» Exercise instructions
A stretch of the entries below is to be set down exactly, running from the line with "shows moderate cytoplasmic/membranous,nuclear" through the line with "immunohistochemistry image has", both included, and no other line.

BEGIN Entries provided

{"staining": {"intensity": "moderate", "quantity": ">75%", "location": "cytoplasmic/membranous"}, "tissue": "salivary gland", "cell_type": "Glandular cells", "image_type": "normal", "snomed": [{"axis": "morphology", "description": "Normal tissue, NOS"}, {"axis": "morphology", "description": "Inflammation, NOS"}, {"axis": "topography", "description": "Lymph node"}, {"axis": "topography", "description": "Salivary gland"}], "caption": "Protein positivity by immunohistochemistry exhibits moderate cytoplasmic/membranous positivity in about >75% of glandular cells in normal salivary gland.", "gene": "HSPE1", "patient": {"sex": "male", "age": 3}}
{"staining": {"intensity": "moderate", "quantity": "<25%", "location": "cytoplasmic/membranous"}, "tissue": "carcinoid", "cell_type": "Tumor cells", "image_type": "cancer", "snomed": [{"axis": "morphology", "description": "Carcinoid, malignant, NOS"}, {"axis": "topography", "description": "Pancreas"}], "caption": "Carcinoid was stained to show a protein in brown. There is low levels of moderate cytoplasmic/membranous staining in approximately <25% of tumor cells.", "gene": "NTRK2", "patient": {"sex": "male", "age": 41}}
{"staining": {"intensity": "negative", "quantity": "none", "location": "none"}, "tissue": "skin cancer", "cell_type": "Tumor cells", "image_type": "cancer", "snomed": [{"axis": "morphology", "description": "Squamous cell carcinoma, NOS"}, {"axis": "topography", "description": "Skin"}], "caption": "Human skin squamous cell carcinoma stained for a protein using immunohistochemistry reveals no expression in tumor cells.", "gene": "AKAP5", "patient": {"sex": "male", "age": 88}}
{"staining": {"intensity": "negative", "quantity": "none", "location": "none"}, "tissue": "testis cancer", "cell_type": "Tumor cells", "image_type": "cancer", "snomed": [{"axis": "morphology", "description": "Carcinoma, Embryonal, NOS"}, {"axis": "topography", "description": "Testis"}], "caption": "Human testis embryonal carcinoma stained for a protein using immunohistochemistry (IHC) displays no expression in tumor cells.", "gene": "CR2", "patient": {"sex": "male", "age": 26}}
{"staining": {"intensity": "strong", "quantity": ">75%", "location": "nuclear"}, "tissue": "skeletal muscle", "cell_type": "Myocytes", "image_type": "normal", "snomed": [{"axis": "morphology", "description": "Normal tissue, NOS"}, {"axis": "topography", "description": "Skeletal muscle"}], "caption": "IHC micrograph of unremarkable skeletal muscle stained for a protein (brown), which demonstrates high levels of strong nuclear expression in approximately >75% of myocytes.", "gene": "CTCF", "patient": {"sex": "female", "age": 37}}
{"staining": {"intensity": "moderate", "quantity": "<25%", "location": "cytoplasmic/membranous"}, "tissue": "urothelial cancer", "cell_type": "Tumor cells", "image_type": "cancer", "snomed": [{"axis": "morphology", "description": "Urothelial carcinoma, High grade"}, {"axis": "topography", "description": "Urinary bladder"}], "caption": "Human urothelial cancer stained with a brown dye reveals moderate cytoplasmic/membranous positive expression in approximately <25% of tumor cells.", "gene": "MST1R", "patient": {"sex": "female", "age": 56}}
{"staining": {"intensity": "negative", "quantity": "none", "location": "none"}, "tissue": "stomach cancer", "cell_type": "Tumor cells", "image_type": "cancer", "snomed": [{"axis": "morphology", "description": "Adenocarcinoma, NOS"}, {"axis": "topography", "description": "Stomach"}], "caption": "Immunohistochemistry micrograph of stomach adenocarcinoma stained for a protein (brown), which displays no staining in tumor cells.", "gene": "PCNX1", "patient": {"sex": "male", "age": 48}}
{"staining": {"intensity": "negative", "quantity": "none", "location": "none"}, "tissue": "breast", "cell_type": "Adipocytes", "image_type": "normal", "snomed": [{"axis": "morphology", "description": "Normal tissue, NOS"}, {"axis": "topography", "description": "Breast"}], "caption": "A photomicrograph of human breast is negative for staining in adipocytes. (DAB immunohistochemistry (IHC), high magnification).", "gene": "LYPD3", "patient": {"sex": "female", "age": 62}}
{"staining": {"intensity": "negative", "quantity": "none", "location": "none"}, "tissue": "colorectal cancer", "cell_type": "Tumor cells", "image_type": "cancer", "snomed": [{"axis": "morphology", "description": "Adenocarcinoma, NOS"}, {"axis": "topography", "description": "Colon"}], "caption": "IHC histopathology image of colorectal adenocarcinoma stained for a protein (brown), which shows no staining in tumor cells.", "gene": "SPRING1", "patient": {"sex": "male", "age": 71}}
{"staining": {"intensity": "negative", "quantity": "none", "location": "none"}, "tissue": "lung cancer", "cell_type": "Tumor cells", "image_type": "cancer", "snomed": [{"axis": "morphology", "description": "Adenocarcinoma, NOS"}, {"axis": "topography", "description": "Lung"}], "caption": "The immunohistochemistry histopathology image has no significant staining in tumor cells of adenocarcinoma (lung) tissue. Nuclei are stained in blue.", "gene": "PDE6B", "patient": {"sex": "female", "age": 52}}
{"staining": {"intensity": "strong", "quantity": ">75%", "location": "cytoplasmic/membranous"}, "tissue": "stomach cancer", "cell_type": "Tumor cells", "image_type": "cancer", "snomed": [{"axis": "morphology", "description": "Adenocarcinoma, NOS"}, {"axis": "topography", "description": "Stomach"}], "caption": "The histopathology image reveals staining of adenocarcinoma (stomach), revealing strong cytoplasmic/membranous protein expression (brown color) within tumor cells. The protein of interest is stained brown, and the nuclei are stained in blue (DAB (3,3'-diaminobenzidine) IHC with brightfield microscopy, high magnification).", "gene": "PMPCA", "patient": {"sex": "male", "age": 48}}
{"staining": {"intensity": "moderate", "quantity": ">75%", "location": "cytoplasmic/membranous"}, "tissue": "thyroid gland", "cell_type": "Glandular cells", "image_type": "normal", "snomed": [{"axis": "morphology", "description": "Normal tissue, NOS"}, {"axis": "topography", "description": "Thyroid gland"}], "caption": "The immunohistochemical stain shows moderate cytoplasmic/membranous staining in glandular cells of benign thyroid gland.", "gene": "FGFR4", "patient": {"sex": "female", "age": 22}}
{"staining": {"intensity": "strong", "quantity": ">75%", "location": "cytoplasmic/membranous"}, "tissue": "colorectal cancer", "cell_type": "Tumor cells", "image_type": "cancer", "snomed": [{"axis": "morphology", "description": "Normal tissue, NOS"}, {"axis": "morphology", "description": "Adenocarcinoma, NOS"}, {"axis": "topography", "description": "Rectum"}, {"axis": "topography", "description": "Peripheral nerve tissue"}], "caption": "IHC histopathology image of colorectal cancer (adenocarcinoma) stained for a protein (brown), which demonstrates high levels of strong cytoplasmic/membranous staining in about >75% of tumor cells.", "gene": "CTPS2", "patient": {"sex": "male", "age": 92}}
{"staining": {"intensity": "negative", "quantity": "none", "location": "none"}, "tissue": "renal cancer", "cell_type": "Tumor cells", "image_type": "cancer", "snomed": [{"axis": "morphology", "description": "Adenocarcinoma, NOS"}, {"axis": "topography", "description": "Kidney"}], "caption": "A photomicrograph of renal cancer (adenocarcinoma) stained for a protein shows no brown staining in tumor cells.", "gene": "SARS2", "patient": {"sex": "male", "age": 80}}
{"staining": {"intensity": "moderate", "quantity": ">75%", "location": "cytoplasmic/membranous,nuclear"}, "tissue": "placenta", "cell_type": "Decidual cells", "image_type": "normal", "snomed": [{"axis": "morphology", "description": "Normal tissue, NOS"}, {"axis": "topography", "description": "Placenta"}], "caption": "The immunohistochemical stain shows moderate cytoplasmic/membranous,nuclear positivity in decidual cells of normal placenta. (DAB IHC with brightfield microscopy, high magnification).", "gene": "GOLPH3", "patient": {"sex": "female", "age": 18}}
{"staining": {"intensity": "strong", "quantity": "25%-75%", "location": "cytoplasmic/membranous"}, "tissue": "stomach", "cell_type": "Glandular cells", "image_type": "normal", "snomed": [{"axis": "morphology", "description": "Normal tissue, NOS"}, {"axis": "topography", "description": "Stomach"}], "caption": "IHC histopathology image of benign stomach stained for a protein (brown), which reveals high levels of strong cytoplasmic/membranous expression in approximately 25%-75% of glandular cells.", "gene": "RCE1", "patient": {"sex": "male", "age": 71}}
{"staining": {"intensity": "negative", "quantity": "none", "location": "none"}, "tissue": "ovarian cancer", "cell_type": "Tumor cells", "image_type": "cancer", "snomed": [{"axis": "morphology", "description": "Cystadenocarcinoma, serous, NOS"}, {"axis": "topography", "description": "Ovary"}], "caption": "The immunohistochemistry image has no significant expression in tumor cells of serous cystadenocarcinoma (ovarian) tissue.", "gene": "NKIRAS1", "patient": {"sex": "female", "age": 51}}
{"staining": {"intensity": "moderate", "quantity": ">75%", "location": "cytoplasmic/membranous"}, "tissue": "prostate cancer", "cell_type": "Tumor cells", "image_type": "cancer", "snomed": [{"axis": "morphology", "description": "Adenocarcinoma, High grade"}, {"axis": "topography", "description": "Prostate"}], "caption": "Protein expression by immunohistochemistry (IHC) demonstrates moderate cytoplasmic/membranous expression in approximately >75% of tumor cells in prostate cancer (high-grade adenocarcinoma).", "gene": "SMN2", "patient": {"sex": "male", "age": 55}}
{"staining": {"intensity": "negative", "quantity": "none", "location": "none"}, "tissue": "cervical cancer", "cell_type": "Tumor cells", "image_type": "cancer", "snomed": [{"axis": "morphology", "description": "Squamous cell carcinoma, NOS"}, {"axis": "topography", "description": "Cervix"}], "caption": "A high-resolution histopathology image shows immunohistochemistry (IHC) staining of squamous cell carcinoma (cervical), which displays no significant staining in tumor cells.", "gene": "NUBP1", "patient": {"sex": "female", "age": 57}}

END Entries provided

» Answer to this problem
{"staining": {"intensity": "moderate", "quantity": ">75%", "location": "cytoplasmic/membranous,nuclear"}, "tissue": "placenta", "cell_type": "Decidual cells", "image_type": "normal", "snomed": [{"axis": "morphology", "description": "Normal tissue, NOS"}, {"axis": "topography", "description": "Placenta"}], "caption": "The immunohistochemical stain shows moderate cytoplasmic/membranous,nuclear positivity in decidual cells of normal placenta. (DAB IHC with brightfield microscopy, high magnification).", "gene": "GOLPH3", "patient": {"sex": "female", "age": 18}}
{"staining": {"intensity": "strong", "quantity": "25%-75%", "location": "cytoplasmic/membranous"}, "tissue": "stomach", "cell_type": "Glandular cells", "image_type": "normal", "snomed": [{"axis": "morphology", "description": "Normal tissue, NOS"}, {"axis": "topography", "description": "Stomach"}], "caption": "IHC histopathology image of benign stomach stained for a protein (brown), which reveals high levels of strong cytoplasmic/membranous expression in approximately 25%-75% of glandular cells.", "gene": "RCE1", "patient": {"sex": "male", "age": 71}}
{"staining": {"intensity": "negative", "quantity": "none", "location": "none"}, "tissue": "ovarian cancer", "cell_type": "Tumor cells", "image_type": "cancer", "snomed": [{"axis": "morphology", "description": "Cystadenocarcinoma, serous, NOS"}, {"axis": "topography", "description": "Ovary"}], "caption": "The immunohistochemistry image has no significant expression in tumor cells of serous cystadenocarcinoma (ovarian) tissue.", "gene": "NKIRAS1", "patient": {"sex": "female", "age": 51}}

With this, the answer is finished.